“In the United States of America, the people are sovereign,” Senator Russ Feingold says in the video below. The Senator also announces that he will introduce a bill to end all financing for the deployment of American military forces in Iraq after six months.
Even Republican Senator Arlen Specter said that the President cannot ignore the objections of Congress before he sends an additional 21,000 troops to Iraq. Of course, you know that Specter will cave, but that’s what he said today.
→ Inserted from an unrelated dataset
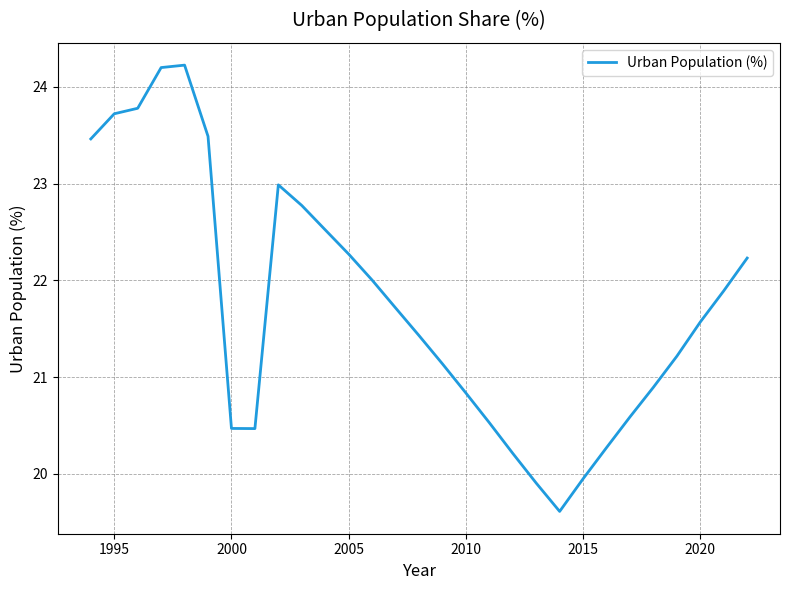

What is the difference between the maximum and minimum values?

4.6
Meanwhile, the Bushies seem determined to edge ever closer to war with Iran. Simon Tisdall writes in tomorrow’s Guardian:
US officials in Baghdad and Washington are expected to unveil a secret intelligence “dossier” this week detailing evidence of Iran’s alleged complicity in attacks on American troops in Iraq. The move, uncomfortably echoing Downing Street’s dossier debacle in the run-up to the 2003 Iraq invasion, is one more sign that the Bush administration is building a case for war. …
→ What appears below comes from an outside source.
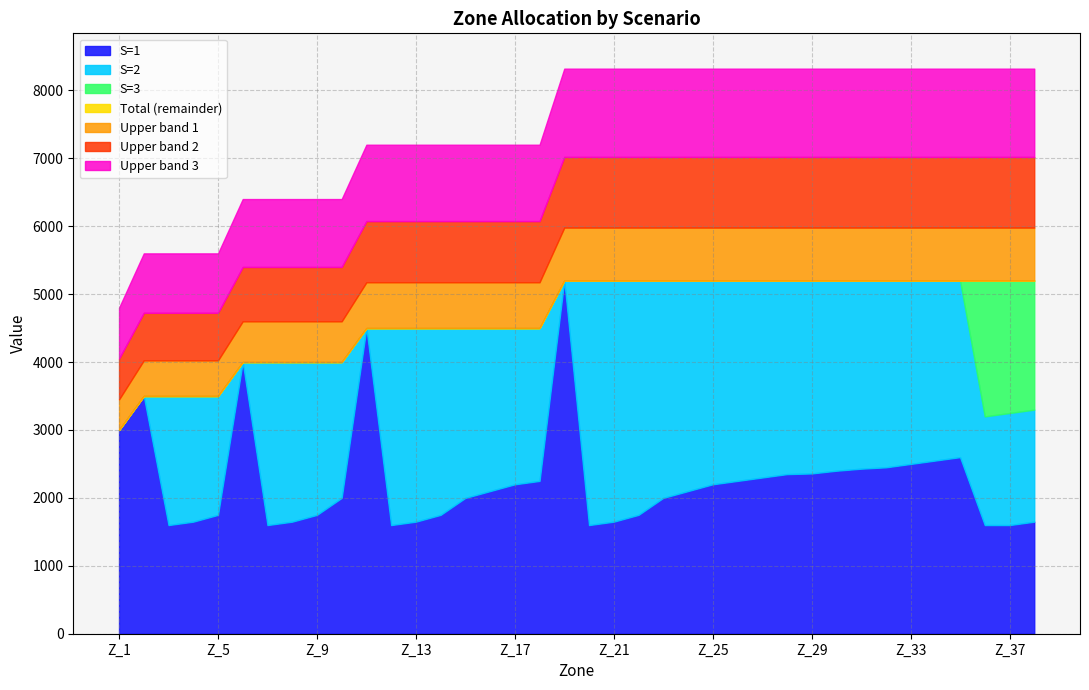

At which label does S=2 reach its peak?

Z_20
… State department spokesman Sean McCormack claimed this week the administration has a body of evidence implicating Iran in sectarian attacks against Iraq’s Sunni minority. “There is a high degree of confidence in the information that we already have and we are constantly accumulating more,” he told the New York Times.
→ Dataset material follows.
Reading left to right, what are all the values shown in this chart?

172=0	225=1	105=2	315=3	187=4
Why is this sounding familiar?
… as was also the case in the days before Saddam Hussein fell, powerful external forces, ranging from exiled Iranian opposition groups to leading Israeli politicians, appear intent on stoking the fire – and winding up the White House. … The Bush administration, an American commentator suggested, is “once again spoiling for a fight”.
At the Left Coaster, Sam Gardiner writes,
The President said he’s not going to attack Iran. If that’s true, I am left wondering why the outrage effort. Why has the White House created an interagency working group whose mission is to build outrage in the world about Iran? The whole effort is so much in the pattern of message preparation for Gulf II that I am left concerned.
Well, yes. You’d have to be blind not to see it.
If you missed Keith Olbermann’s special comments tonight — see Crooks and Liars.